Sturgeon told the IfG that when the SNP fell just short of a Holyrood majority, she preferred a formal deal with the Greens because it would be cheaper than spending “hundreds of millions” bargaining with it to pass each vote.
Yousaf, in his interview, revealed that he decided to end the agreement because his phone was “burning hot” with complaints from SNP members over the partnership with the Greens, whom he feared would dump his party first. So he decided overnight to walk away from it; the Greens subsequently promised to oppose him in a confidence vote, sparking his resignation.
“I think crashing that agreement was catastrophic and – politics aside – totally the wrong thing to do for stable government,” said Sturgeon, in unusually biting criticism of her “continuity” successor.
She also admitted she had become a “polarising” figure in Scottish politics by the time of her resignation – another former SNP minister, Fergus Ewing, complained to IfG’s interviewers that Sturgeon had become “obsessed” with trans rights, counter to the public mood.
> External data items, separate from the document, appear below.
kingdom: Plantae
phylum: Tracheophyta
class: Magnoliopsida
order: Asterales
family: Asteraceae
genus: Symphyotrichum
“I think it turns out I was wrong about this, but I convinced myself that if I took myself out somebody else would be able to reset things,” said Sturgeon of her decision to make way for Yosuaf, adding, “Obviously that [reset] didn’t happen and hasn’t happened.” However, she also seemed to concede that a “global phenomenon” against political incumbents played a role in Yousaf’s struggles.
Yousaf, meanwhile, said that, counter to the continuity narrative, Sturgeon had actually “kept her distance” from him after he became first minister: “I didn’t feel like I had Nicola to hand [for advice].”
Meanwhile, as the party dreams of victory again, the long shadow of Operation Branchform – the police investigation into SNP financing that threw the party into turmoil after Sturgeon quit – still hangs over it.
Her husband Peter Murrell, from whom she recently separated, has been charged with embezzlement. Sturgeon was also arrested but maintains her innocence, as a police file has been left sitting with Scottish prosecutors since last August.